→ Aim of the exercise
The records that follow are to be transcribed word for word.
[Exercise inputs Boundary: Start]
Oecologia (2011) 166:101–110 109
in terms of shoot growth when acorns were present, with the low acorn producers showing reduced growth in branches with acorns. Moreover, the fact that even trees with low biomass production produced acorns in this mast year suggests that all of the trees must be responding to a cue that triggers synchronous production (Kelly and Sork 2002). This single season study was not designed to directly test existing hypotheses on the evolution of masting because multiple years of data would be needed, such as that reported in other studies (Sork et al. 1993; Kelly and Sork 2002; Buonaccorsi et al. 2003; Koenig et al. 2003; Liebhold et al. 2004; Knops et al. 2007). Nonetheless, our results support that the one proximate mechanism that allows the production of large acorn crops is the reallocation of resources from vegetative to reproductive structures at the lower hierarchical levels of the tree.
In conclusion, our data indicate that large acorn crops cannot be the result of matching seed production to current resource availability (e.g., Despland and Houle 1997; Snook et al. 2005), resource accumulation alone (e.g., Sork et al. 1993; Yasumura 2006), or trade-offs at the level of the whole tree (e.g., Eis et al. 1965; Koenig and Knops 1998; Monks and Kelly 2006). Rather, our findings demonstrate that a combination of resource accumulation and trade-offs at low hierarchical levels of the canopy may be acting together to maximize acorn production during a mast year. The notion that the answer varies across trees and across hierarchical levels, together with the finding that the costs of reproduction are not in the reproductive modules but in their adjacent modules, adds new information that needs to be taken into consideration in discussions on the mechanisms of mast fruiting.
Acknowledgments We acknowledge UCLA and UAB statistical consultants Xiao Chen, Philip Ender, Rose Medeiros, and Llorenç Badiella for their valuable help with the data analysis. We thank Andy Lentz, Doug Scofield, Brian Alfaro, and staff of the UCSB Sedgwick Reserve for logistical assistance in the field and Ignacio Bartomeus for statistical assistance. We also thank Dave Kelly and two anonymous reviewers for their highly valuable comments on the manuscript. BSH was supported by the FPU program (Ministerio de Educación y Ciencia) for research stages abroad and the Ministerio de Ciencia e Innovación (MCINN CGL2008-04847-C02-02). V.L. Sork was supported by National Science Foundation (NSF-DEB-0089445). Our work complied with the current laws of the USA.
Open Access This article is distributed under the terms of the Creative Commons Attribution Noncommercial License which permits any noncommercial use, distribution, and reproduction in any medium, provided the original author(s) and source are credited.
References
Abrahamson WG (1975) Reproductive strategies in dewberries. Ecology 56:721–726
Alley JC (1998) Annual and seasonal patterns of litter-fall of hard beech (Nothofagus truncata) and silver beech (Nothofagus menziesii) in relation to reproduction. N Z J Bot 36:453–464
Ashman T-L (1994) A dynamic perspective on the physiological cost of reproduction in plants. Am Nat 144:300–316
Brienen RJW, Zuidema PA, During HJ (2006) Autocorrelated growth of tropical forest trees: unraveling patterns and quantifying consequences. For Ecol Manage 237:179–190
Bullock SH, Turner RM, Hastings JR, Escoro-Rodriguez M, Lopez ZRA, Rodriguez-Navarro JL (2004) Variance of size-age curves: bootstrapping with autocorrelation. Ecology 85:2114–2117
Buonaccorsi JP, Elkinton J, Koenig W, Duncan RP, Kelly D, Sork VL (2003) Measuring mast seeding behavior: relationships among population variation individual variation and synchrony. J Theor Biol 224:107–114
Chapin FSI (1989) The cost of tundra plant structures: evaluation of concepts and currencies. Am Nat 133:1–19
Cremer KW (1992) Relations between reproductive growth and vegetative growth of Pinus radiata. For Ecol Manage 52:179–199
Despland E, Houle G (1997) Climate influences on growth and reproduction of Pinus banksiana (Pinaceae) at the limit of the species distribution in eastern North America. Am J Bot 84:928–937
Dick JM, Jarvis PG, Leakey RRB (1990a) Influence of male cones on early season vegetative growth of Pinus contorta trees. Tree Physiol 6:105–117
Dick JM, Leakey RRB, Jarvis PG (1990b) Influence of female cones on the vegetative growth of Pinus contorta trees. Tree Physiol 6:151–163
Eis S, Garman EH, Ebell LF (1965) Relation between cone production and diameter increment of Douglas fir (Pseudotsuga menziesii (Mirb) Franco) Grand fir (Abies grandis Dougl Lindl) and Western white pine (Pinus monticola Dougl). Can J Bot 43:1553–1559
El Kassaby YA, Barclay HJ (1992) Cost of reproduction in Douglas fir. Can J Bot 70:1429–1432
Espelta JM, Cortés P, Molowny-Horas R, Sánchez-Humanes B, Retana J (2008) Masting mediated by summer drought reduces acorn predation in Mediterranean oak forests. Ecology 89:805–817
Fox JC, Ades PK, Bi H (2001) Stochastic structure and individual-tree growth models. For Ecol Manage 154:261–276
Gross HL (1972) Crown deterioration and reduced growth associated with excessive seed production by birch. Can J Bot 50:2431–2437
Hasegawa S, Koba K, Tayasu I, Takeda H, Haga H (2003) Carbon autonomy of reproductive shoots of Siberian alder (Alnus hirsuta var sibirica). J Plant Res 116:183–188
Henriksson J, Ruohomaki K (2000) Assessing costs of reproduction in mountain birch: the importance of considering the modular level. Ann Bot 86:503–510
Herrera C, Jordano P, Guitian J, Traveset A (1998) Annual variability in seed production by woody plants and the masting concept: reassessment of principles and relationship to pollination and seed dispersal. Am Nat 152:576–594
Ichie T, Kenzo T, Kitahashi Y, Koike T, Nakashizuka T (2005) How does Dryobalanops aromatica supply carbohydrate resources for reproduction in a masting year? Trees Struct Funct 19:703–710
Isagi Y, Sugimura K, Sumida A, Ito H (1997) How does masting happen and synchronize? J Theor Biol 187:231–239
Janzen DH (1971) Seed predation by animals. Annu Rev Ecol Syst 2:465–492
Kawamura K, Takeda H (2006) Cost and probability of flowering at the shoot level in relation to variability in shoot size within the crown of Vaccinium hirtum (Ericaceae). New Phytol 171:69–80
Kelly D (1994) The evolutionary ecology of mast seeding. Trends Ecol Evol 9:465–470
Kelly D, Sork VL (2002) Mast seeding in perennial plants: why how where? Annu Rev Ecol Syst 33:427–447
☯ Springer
[Exercise inputs Boundary: End]
→ Answer for this exercise
Oecologia (2011) 166:101–110 109
in terms of shoot growth when acorns were present, with the low acorn producers showing reduced growth in branches with acorns. Moreover, the fact that even trees with low biomass production produced acorns in this mast year suggests that all of the trees must be responding to a cue that triggers synchronous production (Kelly and Sork 2002). This single season study was not designed to directly test existing hypotheses on the evolution of masting because multiple years of data would be needed, such as that reported in other studies (Sork et al. 1993; Kelly and Sork 2002; Buonaccorsi et al. 2003; Koenig et al. 2003; Liebhold et al. 2004; Knops et al. 2007). Nonetheless, our results support that the one proximate mechanism that allows the production of large acorn crops is the reallocation of resources from vegetative to reproductive structures at the lower hierarchical levels of the tree.
In conclusion, our data indicate that large acorn crops cannot be the result of matching seed production to current resource availability (e.g., Despland and Houle 1997; Snook et al. 2005), resource accumulation alone (e.g., Sork et al. 1993; Yasumura 2006), or trade-offs at the level of the whole tree (e.g., Eis et al. 1965; Koenig and Knops 1998; Monks and Kelly 2006). Rather, our findings demonstrate that a combination of resource accumulation and trade-offs at low hierarchical levels of the canopy may be acting together to maximize acorn production during a mast year. The notion that the answer varies across trees and across hierarchical levels, together with the finding that the costs of reproduction are not in the reproductive modules but in their adjacent modules, adds new information that needs to be taken into consideration in discussions on the mechanisms of mast fruiting.
Acknowledgments We acknowledge UCLA and UAB statistical consultants Xiao Chen, Philip Ender, Rose Medeiros, and Llorenç Badiella for their valuable help with the data analysis. We thank Andy Lentz, Doug Scofield, Brian Alfaro, and staff of the UCSB Sedgwick Reserve for logistical assistance in the field and Ignacio Bartomeus for statistical assistance. We also thank Dave Kelly and two anonymous reviewers for their highly valuable comments on the manuscript. BSH was supported by the FPU program (Ministerio de Educación y Ciencia) for research stages abroad and the Ministerio de Ciencia e Innovación (MCINN CGL2008-04847-C02-02). V.L. Sork was supported by National Science Foundation (NSF-DEB-0089445). Our work complied with the current laws of the USA.
Open Access This article is distributed under the terms of the Creative Commons Attribution Noncommercial License which permits any noncommercial use, distribution, and reproduction in any medium, provided the original author(s) and source are credited.
References
Abrahamson WG (1975) Reproductive strategies in dewberries. Ecology 56:721–726
Alley JC (1998) Annual and seasonal patterns of litter-fall of hard beech (Nothofagus truncata) and silver beech (Nothofagus menziesii) in relation to reproduction. N Z J Bot 36:453–464
Ashman T-L (1994) A dynamic perspective on the physiological cost of reproduction in plants. Am Nat 144:300–316
Brienen RJW, Zuidema PA, During HJ (2006) Autocorrelated growth of tropical forest trees: unraveling patterns and quantifying consequences. For Ecol Manage 237:179–190
Bullock SH, Turner RM, Hastings JR, Escoro-Rodriguez M, Lopez ZRA, Rodriguez-Navarro JL (2004) Variance of size-age curves: bootstrapping with autocorrelation. Ecology 85:2114–2117
Buonaccorsi JP, Elkinton J, Koenig W, Duncan RP, Kelly D, Sork VL (2003) Measuring mast seeding behavior: relationships among population variation individual variation and synchrony. J Theor Biol 224:107–114
Chapin FSI (1989) The cost of tundra plant structures: evaluation of concepts and currencies. Am Nat 133:1–19
Cremer KW (1992) Relations between reproductive growth and vegetative growth of Pinus radiata. For Ecol Manage 52:179–199
Despland E, Houle G (1997) Climate influences on growth and reproduction of Pinus banksiana (Pinaceae) at the limit of the species distribution in eastern North America. Am J Bot 84:928–937
Dick JM, Jarvis PG, Leakey RRB (1990a) Influence of male cones on early season vegetative growth of Pinus contorta trees. Tree Physiol 6:105–117
Dick JM, Leakey RRB, Jarvis PG (1990b) Influence of female cones on the vegetative growth of Pinus contorta trees. Tree Physiol 6:151–163
Eis S, Garman EH, Ebell LF (1965) Relation between cone production and diameter increment of Douglas fir (Pseudotsuga menziesii (Mirb) Franco) Grand fir (Abies grandis Dougl Lindl) and Western white pine (Pinus monticola Dougl). Can J Bot 43:1553–1559
El Kassaby YA, Barclay HJ (1992) Cost of reproduction in Douglas fir. Can J Bot 70:1429–1432
Espelta JM, Cortés P, Molowny-Horas R, Sánchez-Humanes B, Retana J (2008) Masting mediated by summer drought reduces acorn predation in Mediterranean oak forests. Ecology 89:805–817
Fox JC, Ades PK, Bi H (2001) Stochastic structure and individual-tree growth models. For Ecol Manage 154:261–276
Gross HL (1972) Crown deterioration and reduced growth associated with excessive seed production by birch. Can J Bot 50:2431–2437
Hasegawa S, Koba K, Tayasu I, Takeda H, Haga H (2003) Carbon autonomy of reproductive shoots of Siberian alder (Alnus hirsuta var sibirica). J Plant Res 116:183–188
Henriksson J, Ruohomaki K (2000) Assessing costs of reproduction in mountain birch: the importance of considering the modular level. Ann Bot 86:503–510
Herrera C, Jordano P, Guitian J, Traveset A (1998) Annual variability in seed production by woody plants and the masting concept: reassessment of principles and relationship to pollination and seed dispersal. Am Nat 152:576–594
Ichie T, Kenzo T, Kitahashi Y, Koike T, Nakashizuka T (2005) How does Dryobalanops aromatica supply carbohydrate resources for reproduction in a masting year? Trees Struct Funct 19:703–710
Isagi Y, Sugimura K, Sumida A, Ito H (1997) How does masting happen and synchronize? J Theor Biol 187:231–239
Janzen DH (1971) Seed predation by animals. Annu Rev Ecol Syst 2:465–492
Kawamura K, Takeda H (2006) Cost and probability of flowering at the shoot level in relation to variability in shoot size within the crown of Vaccinium hirtum (Ericaceae). New Phytol 171:69–80
Kelly D (1994) The evolutionary ecology of mast seeding. Trends Ecol Evol 9:465–470
Kelly D, Sork VL (2002) Mast seeding in perennial plants: why how where? Annu Rev Ecol Syst 33:427–447
☯ Springer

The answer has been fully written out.